Daniil tests for the number of these cells every three months. "Now I feel healthier than many of my friends. I’ve become more energetic, but not from therapy. It doesn’t give me energy."

He is sure that many people think "It doesn’t have anything to do with me, it happens somewhere in Africa. In fact, HIV affects even those who think they have nothing to do with it.”

“Only 0.4% of young people passed tests in Kyiv in 2015. It means only 400 teenagers out of 116,000. The test is the first step in the fight against the epidemic. A lot of people are afraid to pass it. They think ‘It’s better not to know.’ No, it’s better to know. Because if you find out about HIV in time, it won’t harm you.”

“The worst is when a person pretends to understand everything. You expect that when they’ll ask you about HIV there will be no misunderstandings. But people do not ask and that's bad.”

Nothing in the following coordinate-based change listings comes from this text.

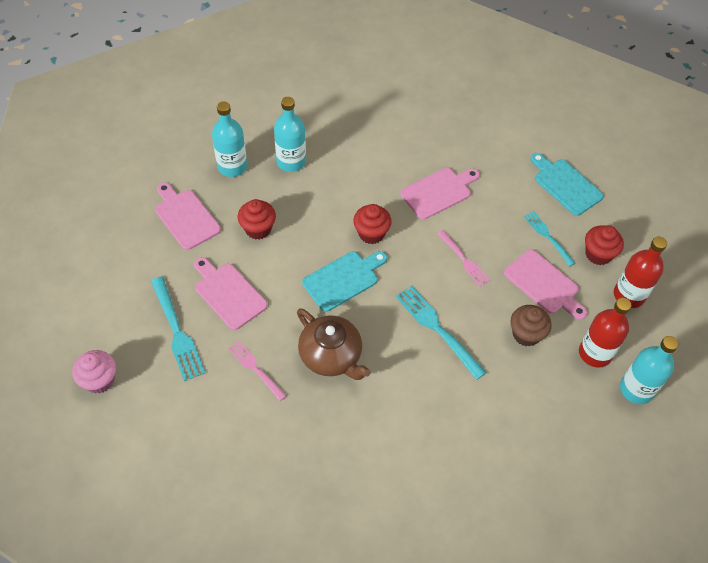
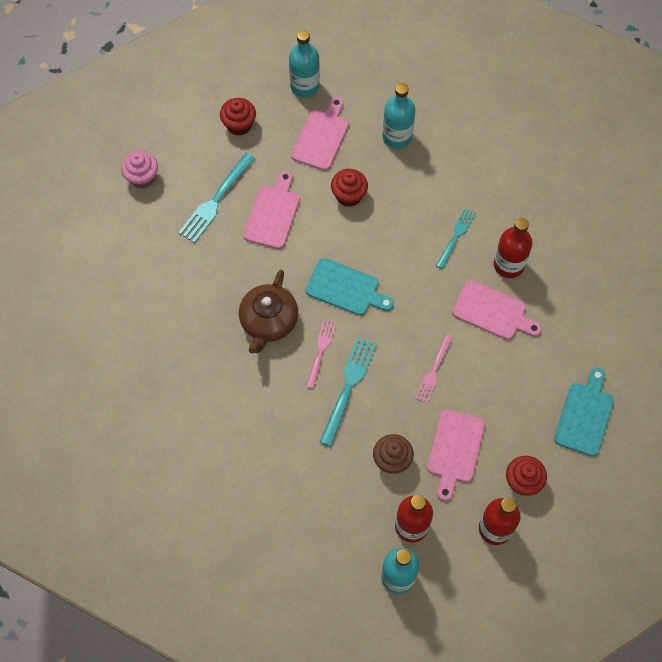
camera: 60 degrees right, 10 degrees up
pink fork [228,341,286,401] -> pink fork moved to [306,319,336,389]
turquoise bottle [274,97,306,172] -> turquoise bottle moved to [289,30,320,97]
red cupcake [353,204,392,244] -> red cupcake moved to [220,98,256,136]
turquoise fork [524,211,575,267] -> turquoise fork moved to [436,208,476,269]
none -> red bottle [494,218,532,278]

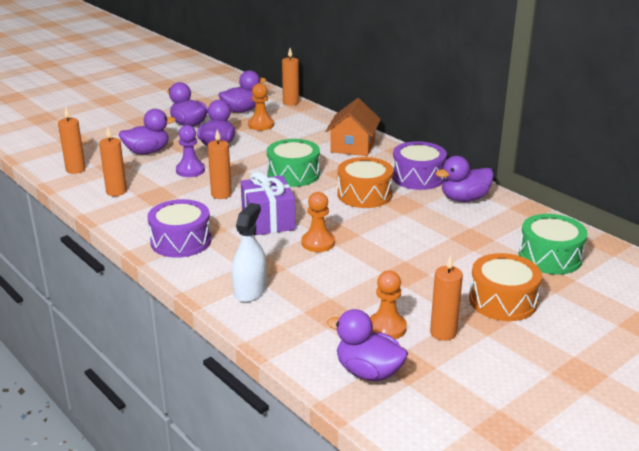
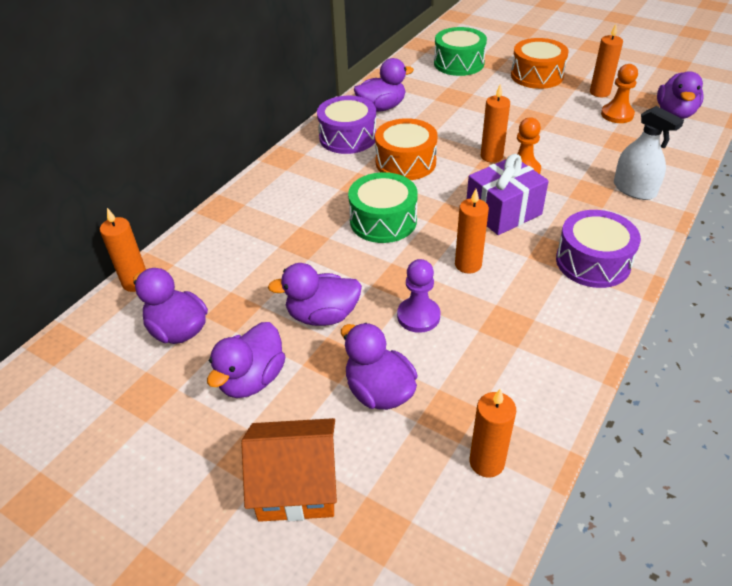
camera: 105 degrees left, 15 degrees up
orange candle [99,127,127,196] -> orange candle moved to [481,84,510,163]
white spray bottle [232,203,267,302] -> white spray bottle turned 135 degrees counterclockwise [614,106,684,200]
orange pawn [248,83,274,131] -> none
orange house [325,98,381,156] -> orange house moved to [241,418,337,522]
purple duck [436,156,494,202] -> purple duck turned 75 degrees counterclockwise [354,58,414,112]

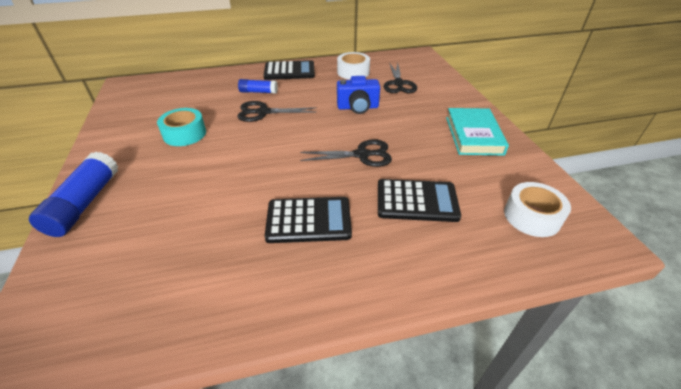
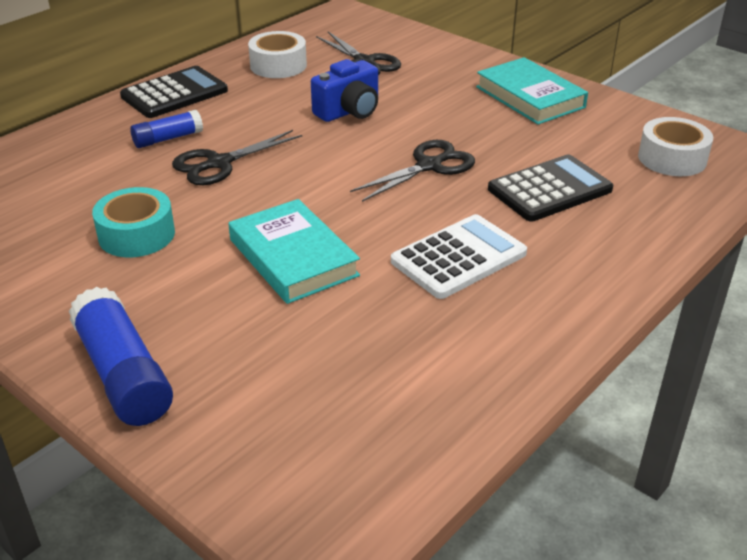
camera: 35 degrees left, 5 degrees down
black calculator [265,197,352,243] -> white calculator [391,214,527,299]
none -> turquoise book [228,199,360,304]

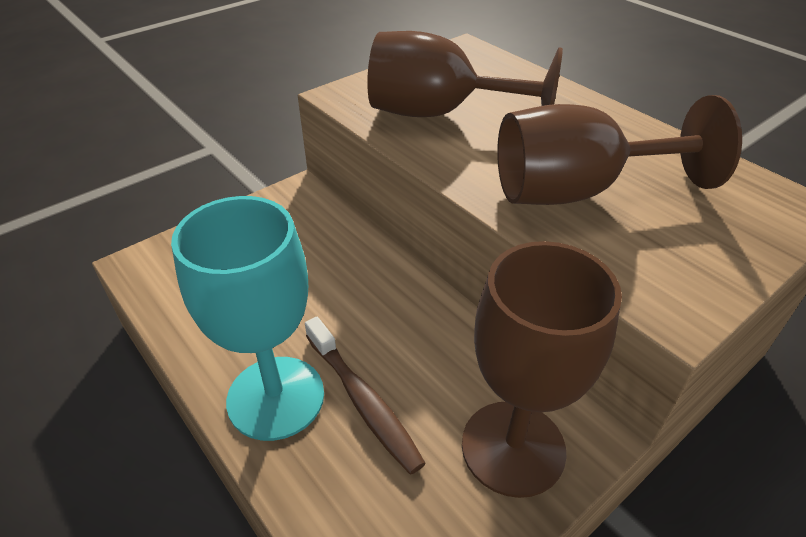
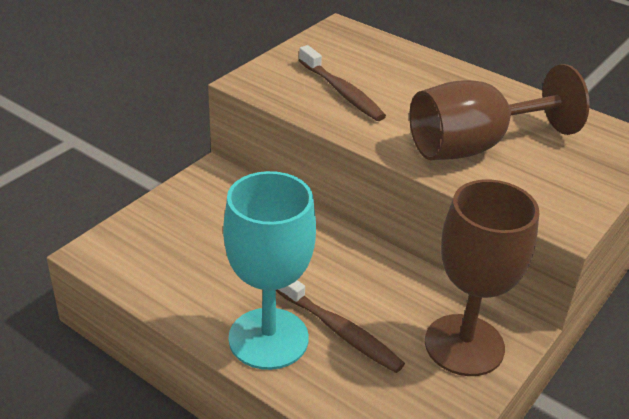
camera: 15 degrees left, 5 degrees down
brown goblet [367,31,563,117] -> brown toothbrush [299,45,386,121]

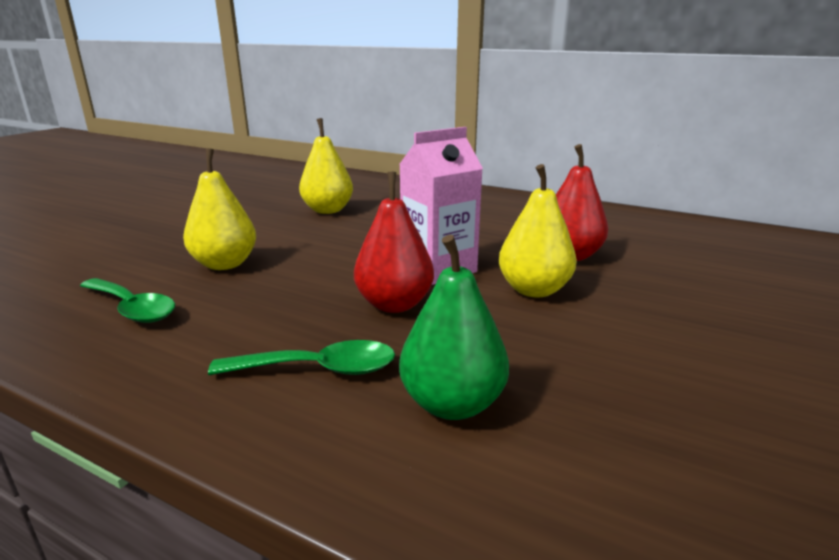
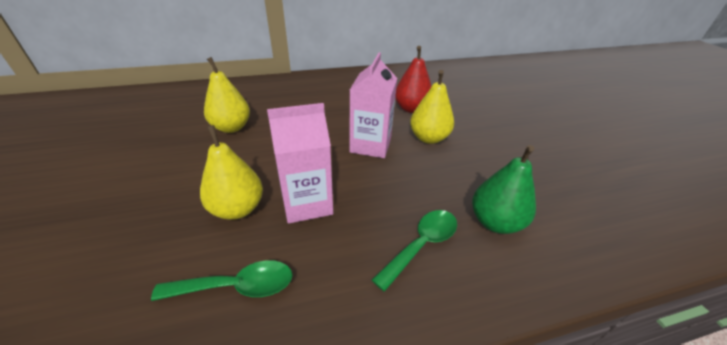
camera: 45 degrees left, 15 degrees up
red pear [354,172,434,313] -> none
none -> pink carton [267,103,333,224]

We have our names for HIV and AIDS.

"For each HIV-positive teenager, there comes a time when he or she stops taking the treatment. There is a lack of positive attitude to antiretroviral treatment and no awareness. This is a real problem. Still, the therapy continues to save lives. There is a need to emphasize this constantly,” says Daniil when answering e-mails.

There was a period when Daniil also refused treatment because felt well. But he understood just in time that he felt well because he was taking treatment.

He takes the medicine out of the backpack: “You can get medicine for free. The state provides people with it. I take medicine several times a day – in the morning, in the evening and at night. But it’s not easy when it comes to obtaining it.”
Also he notes that people who beat HIV psychologically often joke about this topic. When someone asks how his HIV is he says: “It’s a pity that I can’t shake its hand when I greet it in the morning.”

Daniil says he doesn’t like it when people feel sorry for him. Actually, he doesn’t face this often.

“You can ask for a cigarette and say: ‘Don’t worry, HIV isn’t transmitted this way.’ People are usually shocked. It’s the same when a person in the wheelchair will joke about wheels,” he smiles and leaves the office.

He gets to the railway station by subway. He will be giving an interview. Journalists usually pay more attention to them when AIDS Day is approaching. There are not many teenagers in Ukraine who can openly speak about that.

He shows his certificate and says that with HIV he gets a lot of things for free. Then he mentions: “For me, HIV is an opportunity to be responsible not only for my health and life, but also for the lives of relatives.”

“Have you seen “Fight Club”?

- Yes.

- There was a character that said: ‘If I had a cancerous tumor, I would call it "Marla." I’d also call my HIV Marla.